While Mary Lanning Memorial is the first hospital to join the exchange since the pilot launched, other large healthcare providers in the state will be joining soon, including Creighton University school of dentistry and the university's Creighton Medical Associates network of physicians, also in the Omaha area, said Deb Bass, interim executive director of NeHii.

After that, the exchange will expand west with the addition of Great Plains Regional Medical Center.

"By January 2012, we're looking at 90% to 95% of the population" of Nebraska to be represented in the exchange of patient data facilitated by NeHii, Bass said.

While the population of Nebraska is about 1.4 million, already data for 1.5 million patients is available through the exchange. That's because patients in neighboring states such as Iowa, Kansas, and South Dakota often seek care from major healthcare providers in the Omaha region, said Bass.
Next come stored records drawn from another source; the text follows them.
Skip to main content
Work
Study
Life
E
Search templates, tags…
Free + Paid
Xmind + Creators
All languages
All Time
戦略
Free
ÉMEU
The key technology underpinning the exchange is a Web-based data exchange framework from Axolotl that includes master patient index, record locator, clinical messaging, and EMR products, said Bass.

The federated hybrid data model used by NeHii for data exchange has data providers -- e.g., the hospitals, labs and radiologists -- securely providing copies of patient data, such as lab and other test results, allergies, medications, and admission and discharge information, on "edge" servers.

When an authorized healthcare provider queries for patient data, the master patient index and record locator finds information about that patient from the edge servers and displays the data for the clinician.

"It works like Expedia does for travel, but for healthcare," said Bass.

Participating NeHii healthcare providers -- who also provide data to the exchange -- pay a monthly license fee.